Loneliness has been discussed recently as a major problem, not just for our society, but for our health. It is a predictor of premature death and is a bigger risk factor than obesity in this regard; it is the equivalent of smoking up to 15 cigarettes a day (according to Julianne Holt-Lunstad at Brigham Young University). Those of you who are married will know that being married does not protect you from loneliness. 43% of adults who participated in a 2012 study, which followed 1,600 adults over 60 for six years, reported loneliness, and more than half were married. Why is this, and what can be done?

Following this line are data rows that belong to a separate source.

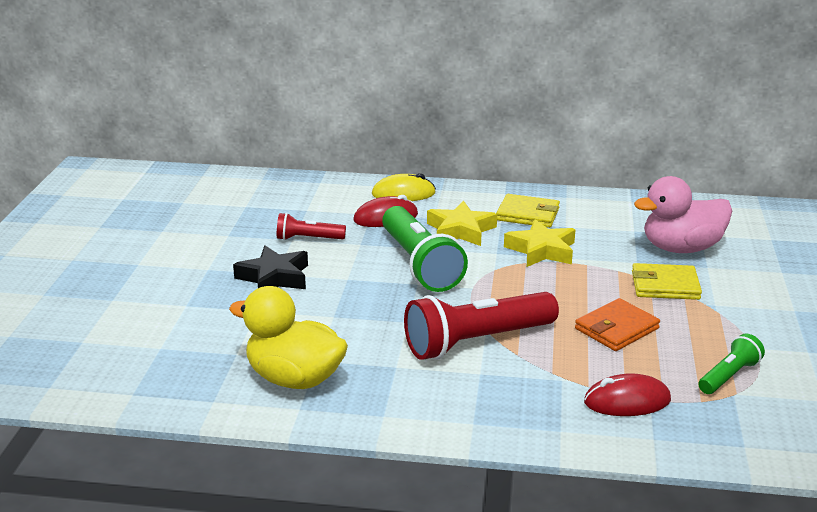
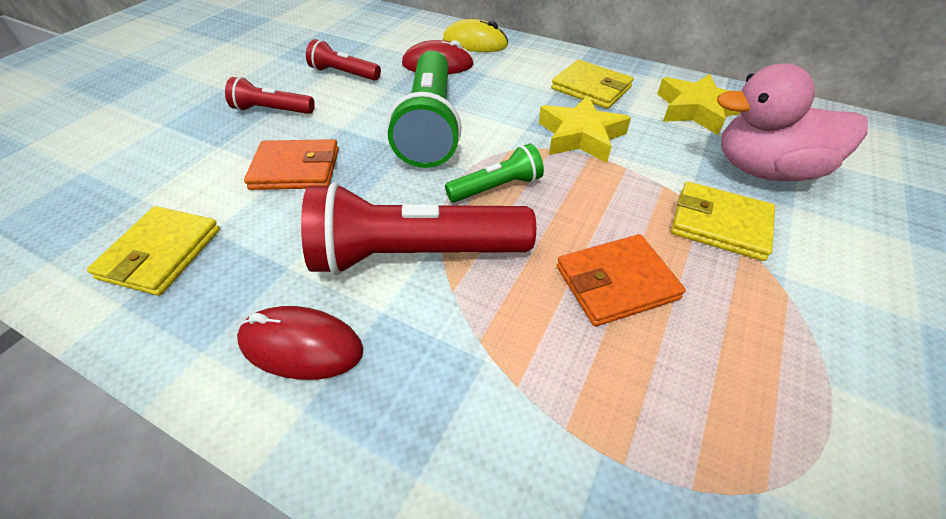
camera: 20 degrees right, 20 degrees up
yellow duck [229,286,348,389] -> yellow wallet [87,206,220,296]
black star [233,245,308,289] -> red flashlight [225,77,315,114]
yellow star [427,201,497,246] -> yellow star moved to [657,74,741,135]
red mouse [584,373,671,416] -> red mouse moved to [237,306,363,380]
green flashlight [698,334,765,394] -> green flashlight moved to [445,143,544,203]
none -> orange wallet [244,139,339,190]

The research done by Dr. John Gottman on marriage and relationships, both the ones that are healthy and the ones that are not, sheds some light on this. What we have discovered is that couples who begin to have trouble enter into what we call a Distance and Isolation Cascade as is shown in the following diagram:
When couples are not able to nurture intimacy and manage conflict in such a way as to use conflict as a path to closeness they can enter into this Cascade of negativity/flooding, feeling dismissed, use of the Four Horsemen in conflict discussions (criticism, defensiveness, contempt and stonewalling), and then can enter emotional disengagement and loneliness in the marriage, which eventually leads to parallel lives (roommates, at best) and then divorce. What we have learned from successful couples is how to avoid this cascade through staying connected in our everyday lives, talking about differences and irritations in gentle ways, and repairing interactions when they go imperfectly. What is encouraging is that these skills are what every day folks can use, not just in our long-term relationships, but in every important relationship we have as an antidote to loneliness and disconnection.